Closed jngw21 closed 3 weeks ago
Hi, thank you for your inquiry and interest in our work. We apologize for the delay in responding. Due to an ongoing intensive project, we are fully occupied with daily tasks and unable to address other matters at this time. This situation may continue until the end of June. We will do our best to respond promptly here, but please allow 3-5 days for replies to future inquiries. Thank you for your understanding.
In our experiments, we prepared our training dataset by excluding all distorted and low-quality images, retaining only high-quality ones. As a result, our model achieved fast convergence and performed well with 250 timesteps. However, in another experiment involving MRI to CT translation, where the dataset comprised low-quality images, the model struggled to converge quickly. During training, it frequently produced noisy images within the first 500,000 iterations, indicating that the model had not yet converged. Subsequently, we trained it for almost 2,000,000 iterations with three different learning rates. With such a dataset of low-quality images, it might require more than 1,000,000 iterations to converge.
We are currently developing the next version of our proposed method, Med-DDPM-v2.0, to improve our model's convergence capability. We aim to introduce it in the literature this coming summer. In the meantime, if you have any further questions or need clarification, please don't hesitate to reach out. Thank you.

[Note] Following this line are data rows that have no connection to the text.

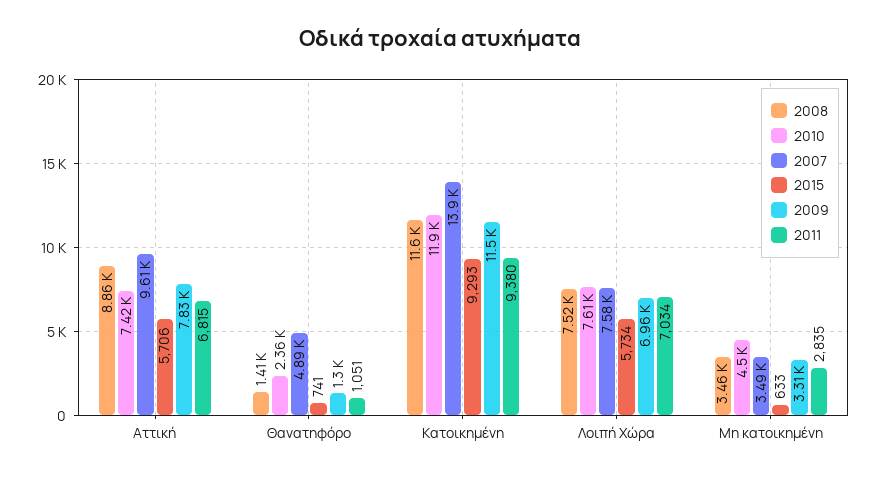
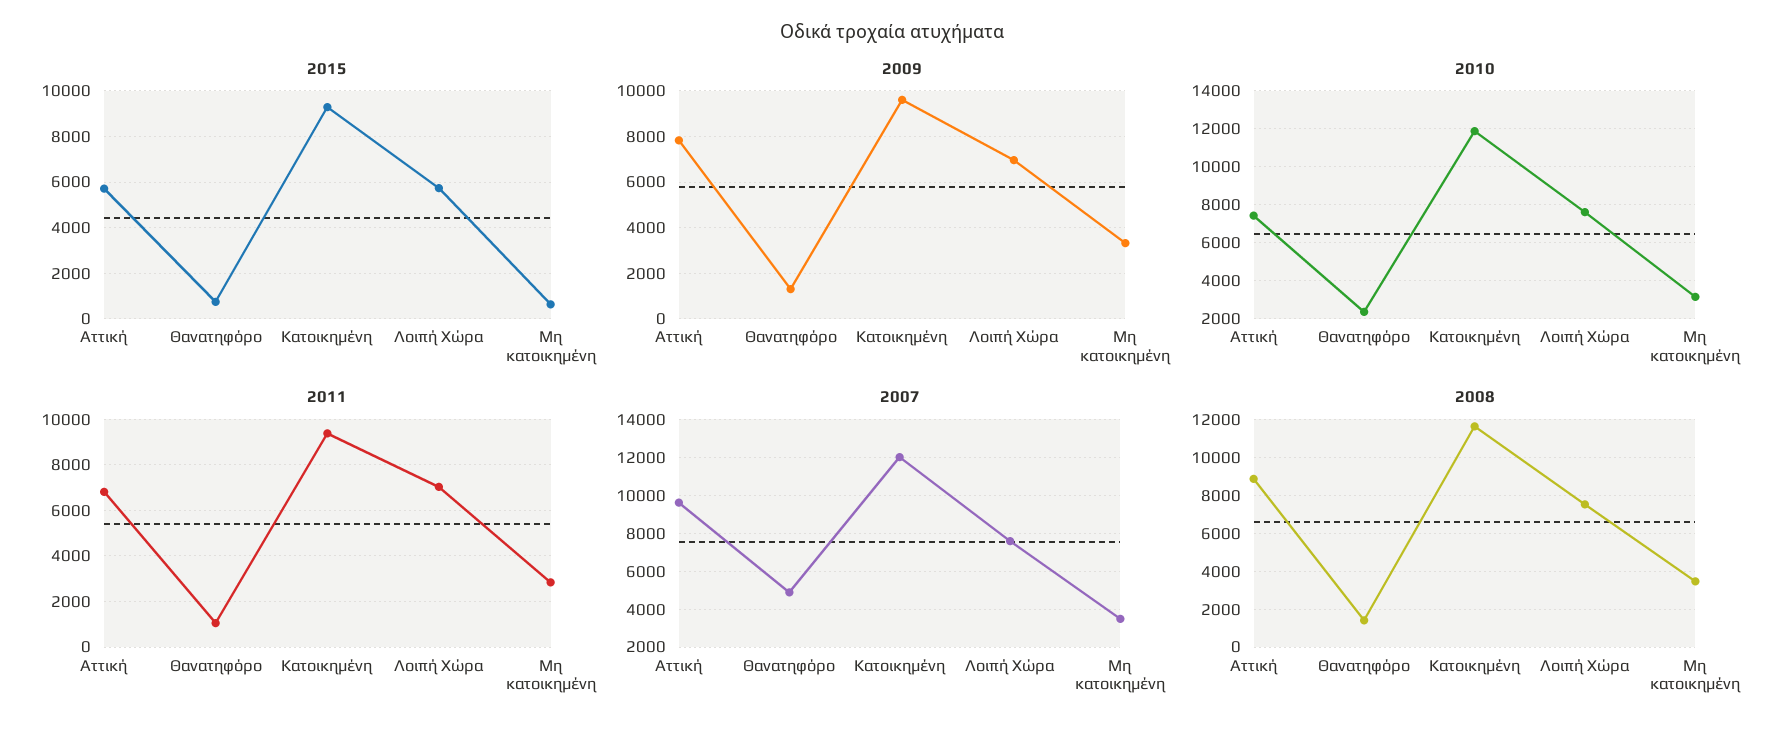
  {
    "2008": {
      "Αττική": 8860,
      "Θανατηφόρο": 1410,
      "Κατοικημένη": 11600,
      "Λοιπή Χώρα": 7520,
      "Μη κατοικημένη": 3460
    },
    "2010": {
      "Αττική": 7420,
      "Θανατηφόρο": 2360,
      "Κατοικημένη": 11900,
      "Λοιπή Χώρα": 7610,
-     "Μη κατοικημένη": 4500
+     "Μη κατοικημένη": 3000
    },
    "2007": {
      "Αττική": 9610,
      "Θανατηφόρο": 4890,
-     "Κατοικημένη": 13900,
+     "Κατοικημένη": 12000,
      "Λοιπή Χώρα": 7580,
      "Μη κατοικημένη": 3490
    },
    "2015": {
      "Αττική": 5706,
      "Θανατηφόρο": 741,
      "Κατοικημένη": 9293,
      "Λοιπή Χώρα": 5734,
      "Μη κατοικημένη": 633
    },
    "2009": {
      "Αττική": 7830,
      "Θανατηφόρο": 1300,
-     "Κατοικημένη": 11500,
+     "Κατοικημένη": 9500,
      "Λοιπή Χώρα": 6960,
      "Μη κατοικημένη": 3310
    },
    "2011": {
      "Αττική": 6815,
      "Θανατηφόρο": 1051,
      "Κατοικημένη": 9380,
      "Λοιπή Χώρα": 7034,
      "Μη κατοικημένη": 2835
    }
  }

Thank you for your feedback.
@jngw21 Hi, we evaluated our model's convergence by sampling images besides examining their training curve. If the model consistently generates at least 5 noise-free images during sequential sampling steps in the first stage training, we consider it the best model for fine-tuning. We then proceed to train this model further at a lower learning rate. Regarding your question about adjusting the learning rate: we start training with a higher learning rate and then fine-tune the best model with a lower learning rate. For our 3D-DDPM, we used the same dataset as our Med-DDPM, but applied brain extraction and trained with the brain-extracted dataset. In your case, we highly recommend cleaning your dataset to include only high-quality images without distortion or artifacts. Training with high-quality images can help your model converge faster. However, we acknowledge that our current method is sensitive to dataset quality. If the dataset is diverse and contains low-quality images, the convergence time significantly increases. We are currently working on improving our method to make it robust and less dependent on dataset quality. Thank you.
Hi,
I currently have a dataset of 400 images, each with a corresponding mask of dimensions 128x128x64. I set the batch size to 8, used a learning rate of 1e-5, and ran the training for 100,000 iterations, maintaining all other parameters consistent with the original settings. During training, I observed that starting from around 20,000 iterations, the network occasionally produces high-quality samples. However, the quality of the output is inconsistent; for instance, the sample from iteration 20,000 might be of high quality, whereas the one from 21,000 could be low quality, and the sample from 22,000 might be high quality again. Furthermore, using the model weights from iterations that generated high-quality samples results in significant variability during testing; some results are excellent while others are barely better than noise. This fluctuation in quality begins around 20,000 iterations and persists until the end of the training period. I have experimented with both unconditional and conditional training approaches, but both exhibited similar patterns. Have you encountered a similar situation before, and do you have any potential solutions?
Thanks for your time, I really appreciate it.